Monahan also engaged in Democrat party politics. The article titled "Women's Champ Clark League Organized," noted that Monahan was elected president of the state League which was founded in February 1912. The league formed to support James Beauchamp "Champ" Clark, the Speaker of the House of Representatives, in his bid to become the Democratic nominee for president. "We are sparing no effort to reach every woman voter in the state..." stated Monahan. "Many have worked hard for suffrage," she said. "We have decided that there is most encouragement for women in the Democratic party. We must all get together now and find out the women who have registered and get them to support the Clark movement and get those women who have not registered to go to the polls as soon as possible."

Led by Monahan, the League worked fervently to gain support for Clark. Branch leagues were established in every county in the state and every assembly district in San Francisco. House to house canvassing occurred in San Francisco. Monahan and Florence Hartell, state organizer for the Democrats, travelled by auto to visit various counties to carry the fight for Clark. Success for Clark ensued when every county voted in the majority for Clark enabling him to win the California delegation to the Democratic National Convention. Monahan and Hartell, who worked night and day to organize the state, were given credit for the success of the league and the bringing to victory of their candidate. Monahan's belief in the right of women to engage in political matters led to the loss of her job as matron of the hospital service. She had obtained a two month's leave of absence on the grounds of illness to lead the statewide activities of the Women's Champ Clark League.

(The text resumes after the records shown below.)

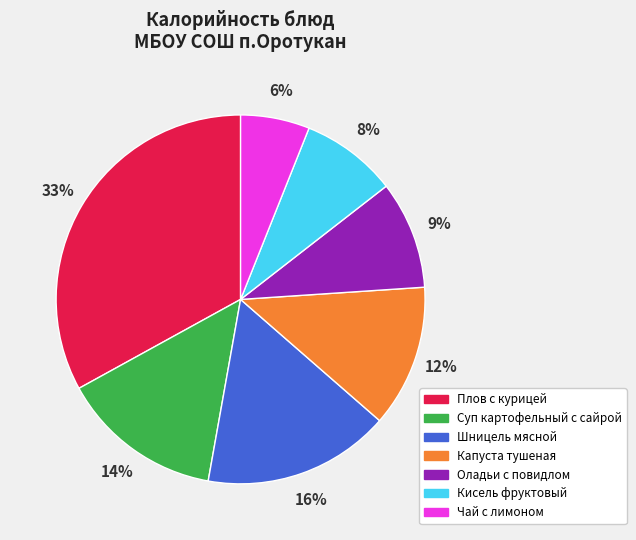

Rank the categories by value from lowest to highest.

Чай с лимоном, Кисель фруктовый, Оладьи с повидлом, Капуста тушеная, Суп картофельный с сайрой, Шницель мясной, Плов с курицей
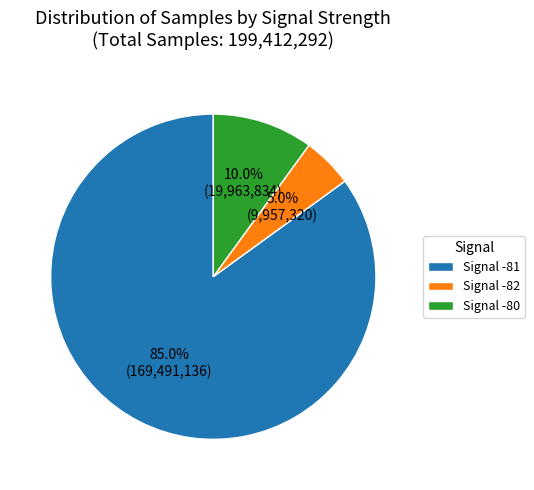

Count the number of slices in the pie.

3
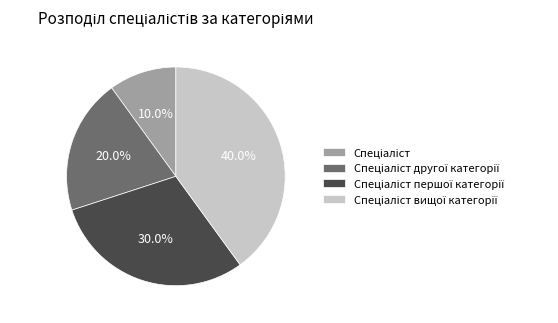

Is there any slice that represents more than half of the pie?

No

Charged with unnecessary leave by the Civil Service Board, Monahan resigned her position as matron.

At the Democratic National Convention in June 1912 after forty-six rounds of voting, Champ Clark lost out to Woodrow Wilson for the presidential nomination. Monahan had planned to organize a Democratic woman's party after the convention. It appears Monahan fell out of doing political work once Clark did not get the nomination.

No further information could be found on Monahan other than she was registered to vote in San Francisco starting in 1912 and continuing at least into the 1930s.


California, U.S., Voter Registrations, 1900-1968. California State Library.

"Equal Suffrage League Will Give Carnival." TheSan Francisco Call, October 8, 1908, p. 5.

"Leaders Rally to Banner of the Democrat," The San Francisco Call, April 14, 1912, p. 19.

"Lucifer Lux." The Berkeley Gazette, April 20, 1912, p. 4.

"Mrs. Monahan Before Civil Service Board." The San Francisco Call, May 24, 1912, p. 7.

"One Hundred of the State's Brightest Women Open Equal Suffrage Convention in Stockton," Stockton Daily Evening Record, September 30, 1909, p. 1.

"Suffragists Drop Husband's Names." TheSan Francisco Call, October 3, 1908, p. 2.

"Suffragettes Parade to Hall." The San Francisco Call, August 28, 1908, p. 3.

The Woman Citizen, Volume 1 No. 3 June 1912. p. 7. California State Library.

"Woman's Champ Clark League Organized." Marin County Tocsin, March 9, 1912, p. 3.

"Women Doing Real Politics." The Sacramento Union, January 15, 1909, p. 2.

"Women Interview Delegates Chosen." San Francisco Examiner, August 11, 1908, p. 6.